#### Kutipan Teks ####
Jakarta, CNBC Indonesia - Ruang bank sentral Amerika Serikat (AS) Federal Reserve untuk menurunkan suku bunga acuan, Fed Fund Rate (FFR), semakin sempit.
Anggota Dewan Ekonomi Nasional (DEN) M. Chatib Basri mengatakan hal itu disebabkan kemungkinan meningkatnya inflasi di AS karena tiga kebijakan Presiden AS Donald J. Trump, yang kemudian berdampak pada ekonomi global, termasuk Indonesia.
Chatib menerangkan, yang pertama adalah kebijakan tarif terhadap impor di AS. Ia menyebut sebanyak 52% dari industri manufaktur AS, bahan baku dan barang modalnya berasal dari impor. Jika Trump kemudian menerapkan kebijakan tarif tinggi, itu akan mendorong biaya produksi meningkat.
"Sehingga impact yang pertama adalah higher inflation. Di dalam kondisi higher inflation ini, saya melihat bahwa kemungkinan dari the Fed untuk menurunkan bunga itu menjadi relatif kecil," kata Chatib di Jakarta, Selasa (18/2/2025).
Kedua, kebijakan pemotongan pajak yang dicanangkan Trump. Chatib menjelaskan dengan itu, defisit anggaran AS akan mengalami peningkatan, dan harus dibiayai dengan menerbitkan surat utang (bond).
####
Tugas yang Dikerjakan:
1. Menurut berita tentang suku bunga the Fed, apa jabatan M. Chatib Basri?
2. Ringkas paragraf dalam berita tentang suku bunga the Fed yang dimulai dengan "Chatib menerangkan, yang pertama" tanpa menghilangkan fakta utamanya.
3. Tolong lanjutkan berita tentang suku bunga the Fed mulai dari kalimat terakhirnya.
#### Materi yang Ditampilkan ####
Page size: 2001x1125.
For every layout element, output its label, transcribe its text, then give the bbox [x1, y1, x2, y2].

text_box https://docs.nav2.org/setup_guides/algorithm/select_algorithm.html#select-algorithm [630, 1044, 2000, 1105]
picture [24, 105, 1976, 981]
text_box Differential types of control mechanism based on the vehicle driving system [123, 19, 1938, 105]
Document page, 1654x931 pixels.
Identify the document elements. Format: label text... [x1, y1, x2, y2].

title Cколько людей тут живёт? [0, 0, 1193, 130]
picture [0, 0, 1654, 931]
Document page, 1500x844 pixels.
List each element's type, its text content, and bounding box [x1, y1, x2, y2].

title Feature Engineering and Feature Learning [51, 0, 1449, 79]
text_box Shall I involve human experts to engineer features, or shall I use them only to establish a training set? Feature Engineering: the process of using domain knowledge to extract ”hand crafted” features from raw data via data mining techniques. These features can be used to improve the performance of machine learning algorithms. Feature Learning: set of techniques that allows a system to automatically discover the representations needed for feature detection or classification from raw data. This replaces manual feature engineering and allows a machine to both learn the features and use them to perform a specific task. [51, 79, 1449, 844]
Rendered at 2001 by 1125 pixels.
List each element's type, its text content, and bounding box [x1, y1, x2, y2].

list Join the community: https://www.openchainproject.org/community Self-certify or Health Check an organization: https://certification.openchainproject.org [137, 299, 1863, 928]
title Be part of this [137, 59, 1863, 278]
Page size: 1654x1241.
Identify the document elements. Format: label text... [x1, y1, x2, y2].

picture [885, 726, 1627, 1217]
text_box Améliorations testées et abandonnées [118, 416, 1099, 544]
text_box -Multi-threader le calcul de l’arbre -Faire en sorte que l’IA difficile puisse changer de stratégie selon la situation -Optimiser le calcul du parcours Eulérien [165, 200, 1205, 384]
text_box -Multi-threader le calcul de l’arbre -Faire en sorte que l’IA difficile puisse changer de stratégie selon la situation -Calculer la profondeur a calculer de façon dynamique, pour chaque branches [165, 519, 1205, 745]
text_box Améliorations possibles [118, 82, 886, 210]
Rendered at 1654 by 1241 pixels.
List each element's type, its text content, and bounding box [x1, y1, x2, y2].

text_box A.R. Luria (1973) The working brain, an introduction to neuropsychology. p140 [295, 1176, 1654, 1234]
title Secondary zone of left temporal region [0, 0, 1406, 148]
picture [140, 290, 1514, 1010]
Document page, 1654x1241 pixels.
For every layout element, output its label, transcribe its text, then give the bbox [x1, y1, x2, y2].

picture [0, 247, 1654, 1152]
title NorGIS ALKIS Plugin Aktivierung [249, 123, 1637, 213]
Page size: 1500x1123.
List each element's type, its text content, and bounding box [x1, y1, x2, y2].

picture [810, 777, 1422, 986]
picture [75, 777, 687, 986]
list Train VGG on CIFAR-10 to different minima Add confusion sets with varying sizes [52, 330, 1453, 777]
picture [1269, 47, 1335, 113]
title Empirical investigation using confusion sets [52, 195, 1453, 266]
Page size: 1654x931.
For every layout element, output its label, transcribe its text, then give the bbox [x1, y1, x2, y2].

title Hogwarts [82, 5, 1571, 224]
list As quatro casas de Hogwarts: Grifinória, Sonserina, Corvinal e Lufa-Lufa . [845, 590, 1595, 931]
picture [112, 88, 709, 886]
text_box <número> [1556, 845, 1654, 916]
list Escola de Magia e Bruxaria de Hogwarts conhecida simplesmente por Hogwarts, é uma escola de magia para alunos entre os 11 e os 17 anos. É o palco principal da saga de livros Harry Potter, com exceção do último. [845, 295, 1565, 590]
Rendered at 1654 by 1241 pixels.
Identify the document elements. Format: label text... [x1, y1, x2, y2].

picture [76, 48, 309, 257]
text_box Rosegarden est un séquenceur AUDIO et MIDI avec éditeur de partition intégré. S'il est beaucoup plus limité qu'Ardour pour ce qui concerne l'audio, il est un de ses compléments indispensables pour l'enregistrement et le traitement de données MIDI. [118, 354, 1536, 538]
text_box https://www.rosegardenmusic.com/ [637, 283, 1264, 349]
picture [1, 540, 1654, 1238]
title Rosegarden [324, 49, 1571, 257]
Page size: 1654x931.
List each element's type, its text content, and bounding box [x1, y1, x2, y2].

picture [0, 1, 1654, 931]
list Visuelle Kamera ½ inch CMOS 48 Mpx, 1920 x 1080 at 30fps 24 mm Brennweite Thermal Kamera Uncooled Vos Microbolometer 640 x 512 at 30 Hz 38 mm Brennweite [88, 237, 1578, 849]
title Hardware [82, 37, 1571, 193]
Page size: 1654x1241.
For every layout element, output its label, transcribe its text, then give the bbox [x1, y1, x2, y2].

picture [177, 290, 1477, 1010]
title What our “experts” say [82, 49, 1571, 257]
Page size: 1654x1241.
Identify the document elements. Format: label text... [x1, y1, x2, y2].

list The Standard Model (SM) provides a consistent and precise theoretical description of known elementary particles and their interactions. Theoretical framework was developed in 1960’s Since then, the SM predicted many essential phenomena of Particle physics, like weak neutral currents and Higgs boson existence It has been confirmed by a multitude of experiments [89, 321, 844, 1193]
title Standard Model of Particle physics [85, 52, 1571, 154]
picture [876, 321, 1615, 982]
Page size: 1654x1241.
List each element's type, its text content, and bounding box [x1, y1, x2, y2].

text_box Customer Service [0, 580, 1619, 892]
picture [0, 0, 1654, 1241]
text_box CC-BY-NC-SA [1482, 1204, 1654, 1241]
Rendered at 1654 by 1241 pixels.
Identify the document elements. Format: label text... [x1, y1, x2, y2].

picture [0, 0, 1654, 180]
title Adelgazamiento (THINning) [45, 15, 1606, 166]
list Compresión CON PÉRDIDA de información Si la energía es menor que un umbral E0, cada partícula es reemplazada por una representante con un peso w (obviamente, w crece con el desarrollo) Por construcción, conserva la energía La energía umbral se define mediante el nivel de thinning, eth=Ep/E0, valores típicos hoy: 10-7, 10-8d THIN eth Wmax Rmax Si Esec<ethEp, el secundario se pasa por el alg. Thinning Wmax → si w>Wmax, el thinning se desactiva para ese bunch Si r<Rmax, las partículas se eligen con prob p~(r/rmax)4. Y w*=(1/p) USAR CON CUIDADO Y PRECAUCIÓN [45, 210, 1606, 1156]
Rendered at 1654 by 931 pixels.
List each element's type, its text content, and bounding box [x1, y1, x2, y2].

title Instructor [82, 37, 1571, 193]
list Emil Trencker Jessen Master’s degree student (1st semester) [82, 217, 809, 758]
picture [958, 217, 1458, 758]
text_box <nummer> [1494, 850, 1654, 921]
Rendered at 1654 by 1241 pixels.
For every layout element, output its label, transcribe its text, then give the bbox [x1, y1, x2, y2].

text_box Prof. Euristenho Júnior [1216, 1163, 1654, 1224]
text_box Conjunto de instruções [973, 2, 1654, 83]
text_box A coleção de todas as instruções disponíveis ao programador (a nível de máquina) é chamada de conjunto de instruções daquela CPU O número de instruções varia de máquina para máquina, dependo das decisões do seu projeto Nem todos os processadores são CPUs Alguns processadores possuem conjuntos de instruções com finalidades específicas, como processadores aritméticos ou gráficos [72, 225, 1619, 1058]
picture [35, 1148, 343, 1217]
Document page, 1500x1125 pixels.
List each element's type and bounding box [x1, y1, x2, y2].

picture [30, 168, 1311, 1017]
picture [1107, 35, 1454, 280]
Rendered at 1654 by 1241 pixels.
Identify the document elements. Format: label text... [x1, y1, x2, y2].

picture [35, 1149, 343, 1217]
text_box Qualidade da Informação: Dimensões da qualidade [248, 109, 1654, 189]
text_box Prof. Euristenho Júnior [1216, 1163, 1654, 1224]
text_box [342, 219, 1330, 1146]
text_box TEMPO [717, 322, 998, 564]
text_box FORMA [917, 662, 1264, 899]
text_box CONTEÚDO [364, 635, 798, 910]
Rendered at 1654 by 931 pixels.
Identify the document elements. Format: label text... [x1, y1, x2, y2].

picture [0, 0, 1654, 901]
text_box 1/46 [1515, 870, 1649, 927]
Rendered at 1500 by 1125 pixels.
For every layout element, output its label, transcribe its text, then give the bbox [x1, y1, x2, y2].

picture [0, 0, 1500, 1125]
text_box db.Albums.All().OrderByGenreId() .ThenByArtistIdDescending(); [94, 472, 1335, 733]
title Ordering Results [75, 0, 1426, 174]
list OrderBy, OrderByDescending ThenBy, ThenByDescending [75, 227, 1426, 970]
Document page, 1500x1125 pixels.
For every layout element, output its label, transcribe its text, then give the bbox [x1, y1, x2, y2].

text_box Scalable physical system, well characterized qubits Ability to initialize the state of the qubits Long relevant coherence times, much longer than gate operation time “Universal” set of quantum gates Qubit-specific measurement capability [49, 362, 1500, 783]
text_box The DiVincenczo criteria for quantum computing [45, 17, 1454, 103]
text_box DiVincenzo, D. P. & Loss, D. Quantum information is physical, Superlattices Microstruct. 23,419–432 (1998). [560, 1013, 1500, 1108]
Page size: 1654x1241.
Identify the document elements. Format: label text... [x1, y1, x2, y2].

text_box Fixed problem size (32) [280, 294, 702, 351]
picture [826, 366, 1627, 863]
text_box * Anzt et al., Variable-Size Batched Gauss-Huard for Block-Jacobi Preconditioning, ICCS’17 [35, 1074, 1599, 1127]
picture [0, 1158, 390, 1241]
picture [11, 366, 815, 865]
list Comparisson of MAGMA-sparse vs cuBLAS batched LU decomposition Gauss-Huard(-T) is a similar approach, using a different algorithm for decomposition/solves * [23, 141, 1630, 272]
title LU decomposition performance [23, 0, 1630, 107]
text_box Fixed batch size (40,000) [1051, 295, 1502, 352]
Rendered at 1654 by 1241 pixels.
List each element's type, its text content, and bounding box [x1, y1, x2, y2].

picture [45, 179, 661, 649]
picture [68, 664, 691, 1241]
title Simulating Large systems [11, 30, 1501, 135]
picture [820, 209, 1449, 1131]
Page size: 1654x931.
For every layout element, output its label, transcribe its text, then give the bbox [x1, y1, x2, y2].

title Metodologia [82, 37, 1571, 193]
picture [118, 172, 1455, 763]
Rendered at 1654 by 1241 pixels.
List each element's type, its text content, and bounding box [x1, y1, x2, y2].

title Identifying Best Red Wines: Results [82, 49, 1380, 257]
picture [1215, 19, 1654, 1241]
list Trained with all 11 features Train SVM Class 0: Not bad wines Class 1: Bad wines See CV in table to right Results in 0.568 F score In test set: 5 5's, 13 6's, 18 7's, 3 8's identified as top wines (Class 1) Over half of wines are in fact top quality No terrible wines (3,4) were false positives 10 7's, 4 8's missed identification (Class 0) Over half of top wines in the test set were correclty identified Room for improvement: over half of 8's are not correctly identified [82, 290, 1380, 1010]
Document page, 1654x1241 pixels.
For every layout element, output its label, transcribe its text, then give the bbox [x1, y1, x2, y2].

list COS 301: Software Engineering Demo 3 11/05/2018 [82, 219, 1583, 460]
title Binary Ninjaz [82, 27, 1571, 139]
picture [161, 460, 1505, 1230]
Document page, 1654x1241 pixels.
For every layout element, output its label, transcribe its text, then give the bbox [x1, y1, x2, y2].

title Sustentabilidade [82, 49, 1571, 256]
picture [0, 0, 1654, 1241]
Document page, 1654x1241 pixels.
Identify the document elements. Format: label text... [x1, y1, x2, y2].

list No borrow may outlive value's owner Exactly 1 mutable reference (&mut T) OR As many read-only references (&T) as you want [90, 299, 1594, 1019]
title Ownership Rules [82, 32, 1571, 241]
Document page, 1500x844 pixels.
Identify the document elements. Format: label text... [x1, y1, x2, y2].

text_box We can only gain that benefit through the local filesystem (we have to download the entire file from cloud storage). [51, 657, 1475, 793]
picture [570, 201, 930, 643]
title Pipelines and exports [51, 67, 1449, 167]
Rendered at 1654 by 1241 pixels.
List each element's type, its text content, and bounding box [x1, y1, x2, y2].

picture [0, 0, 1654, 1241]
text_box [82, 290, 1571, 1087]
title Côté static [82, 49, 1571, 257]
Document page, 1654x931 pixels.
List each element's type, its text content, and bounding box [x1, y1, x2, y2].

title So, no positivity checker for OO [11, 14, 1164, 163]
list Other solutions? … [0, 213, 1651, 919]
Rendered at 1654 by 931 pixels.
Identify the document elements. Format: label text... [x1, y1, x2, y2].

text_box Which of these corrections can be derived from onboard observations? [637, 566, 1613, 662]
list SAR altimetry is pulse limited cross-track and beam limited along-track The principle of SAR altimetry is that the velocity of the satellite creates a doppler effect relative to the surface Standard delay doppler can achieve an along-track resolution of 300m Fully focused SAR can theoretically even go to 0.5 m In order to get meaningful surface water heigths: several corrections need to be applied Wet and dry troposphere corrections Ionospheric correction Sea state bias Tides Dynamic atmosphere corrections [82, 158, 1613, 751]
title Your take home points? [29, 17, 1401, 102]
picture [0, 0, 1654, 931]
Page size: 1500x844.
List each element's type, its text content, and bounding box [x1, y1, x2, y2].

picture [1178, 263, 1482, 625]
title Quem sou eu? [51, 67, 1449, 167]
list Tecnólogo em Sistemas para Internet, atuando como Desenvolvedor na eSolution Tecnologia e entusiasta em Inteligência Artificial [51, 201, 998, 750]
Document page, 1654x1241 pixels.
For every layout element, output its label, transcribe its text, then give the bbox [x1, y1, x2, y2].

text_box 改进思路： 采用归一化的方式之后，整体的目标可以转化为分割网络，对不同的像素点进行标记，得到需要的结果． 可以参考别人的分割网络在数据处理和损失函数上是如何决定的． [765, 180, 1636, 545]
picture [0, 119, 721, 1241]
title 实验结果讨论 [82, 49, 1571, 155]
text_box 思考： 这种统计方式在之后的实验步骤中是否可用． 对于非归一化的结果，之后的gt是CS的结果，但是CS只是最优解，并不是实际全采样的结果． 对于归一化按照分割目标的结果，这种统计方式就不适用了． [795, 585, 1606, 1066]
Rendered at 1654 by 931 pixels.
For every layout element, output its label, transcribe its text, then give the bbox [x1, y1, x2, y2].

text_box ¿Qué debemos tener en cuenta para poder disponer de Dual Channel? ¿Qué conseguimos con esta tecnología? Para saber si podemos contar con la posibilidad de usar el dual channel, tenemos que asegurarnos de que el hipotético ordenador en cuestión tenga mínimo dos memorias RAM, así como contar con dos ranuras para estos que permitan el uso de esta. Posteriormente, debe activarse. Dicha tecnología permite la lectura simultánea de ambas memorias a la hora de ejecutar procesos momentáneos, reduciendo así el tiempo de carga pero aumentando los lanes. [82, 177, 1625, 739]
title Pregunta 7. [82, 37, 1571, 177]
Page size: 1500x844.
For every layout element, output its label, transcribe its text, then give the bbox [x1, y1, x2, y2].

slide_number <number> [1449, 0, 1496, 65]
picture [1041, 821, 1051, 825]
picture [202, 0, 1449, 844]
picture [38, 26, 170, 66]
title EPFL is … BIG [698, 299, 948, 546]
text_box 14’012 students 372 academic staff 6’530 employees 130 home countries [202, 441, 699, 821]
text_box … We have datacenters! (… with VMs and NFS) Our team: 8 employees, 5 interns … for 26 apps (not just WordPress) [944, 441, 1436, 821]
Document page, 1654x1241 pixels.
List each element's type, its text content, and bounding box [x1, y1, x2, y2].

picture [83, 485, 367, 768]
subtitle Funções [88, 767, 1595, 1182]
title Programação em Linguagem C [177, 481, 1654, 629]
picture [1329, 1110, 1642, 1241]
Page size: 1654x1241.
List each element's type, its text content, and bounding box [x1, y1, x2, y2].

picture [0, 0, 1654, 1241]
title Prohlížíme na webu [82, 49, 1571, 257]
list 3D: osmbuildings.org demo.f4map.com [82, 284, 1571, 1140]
####
Kumpulan Jawaban:
1. Anggota Dewan Ekonomi Nasional (DEN).

2. Menurut Chatib, kebijakan pertama Trump adalah tarif impor. Bahan baku dan barang modal 52% industri manufaktur AS berasal dari impor, sehingga tarif tinggi akan menaikkan biaya produksi.

3.
"Akibatnya, supply bond-nya akan meningkat. Kalau supply bond-nya akan meningkat, maka harganya akan turun, maka yield-nya akan naik. Di dalam kondisi ini, semakin sulit bagi The Fed untuk menurunkan bunga," tandasnya.
Ketiga, kebijakan deportasi di AS yang sudah mulai dilakukan oleh pemerintahan Trump, terutama pada pekerja yang tidak terdokumentasi. Para pekerja itu lah yang selama ini mengisi posisi kerja unskilled labor atau buruh tidak terampil.
"Sehingga kalau kemudian kelompok ini dideportasi, maka dia harus diisi oleh kelompok lain yang tingkat upahnya lebih tinggi. Maka implikasinya adalah, inflasi di Amerika akan mengalami peningkatan. Karena pasar dari tenaga kerjanya, supply-nya berkurang," terang Chatib.
Di dalam kondisi ini, kata dia, bisa disimpulkan bahwa The Fed berkemungkinan kecil untuk menurunkan suku bunga acuan, bahkan mungkin malah mengerek suku bunga.
"Apa akibatnya? Jika tingkat bunga di Amerika mengalami peningkatan, maka akan berhadapan dengan kondisi di mana strong dolar terjadi. Jadi, nilai tukar dari US Dollar akan mengalami peningkatan. Ini sudah mulai terlihat sekarang di rupiah kita di sekitar Rp16.300," jelas Chatib.
Tetapi, ia mengingatkan bahwa seluruh bank sentral di dunia sekarang sedang membuat kebijakan moneter yang bertentangan dengan Fed. Maka, nilai tukar mata uang akan mengalami pelemahan terhadap dolar AS.
"Jadi, opsi dari Bank Indonesia kalau dia mau melakukan independent monetary policy dengan menurunkan nilai tukar, menurunkan tingkat bunga, maka implikasinya nilai tukarnya akan mengalami pelemahan," pungkas Chatib.
Oleh karena itu dia melihat di dalam kondisi ini, tidak ada ruang yang terlalu besar untuk menerapkan kebijakan moneter berbeda. The Fed bakal "mendikte" kebijakan tidak hanya Indonesia, tapi juga semua negara di dunia.
(mkh/mkh)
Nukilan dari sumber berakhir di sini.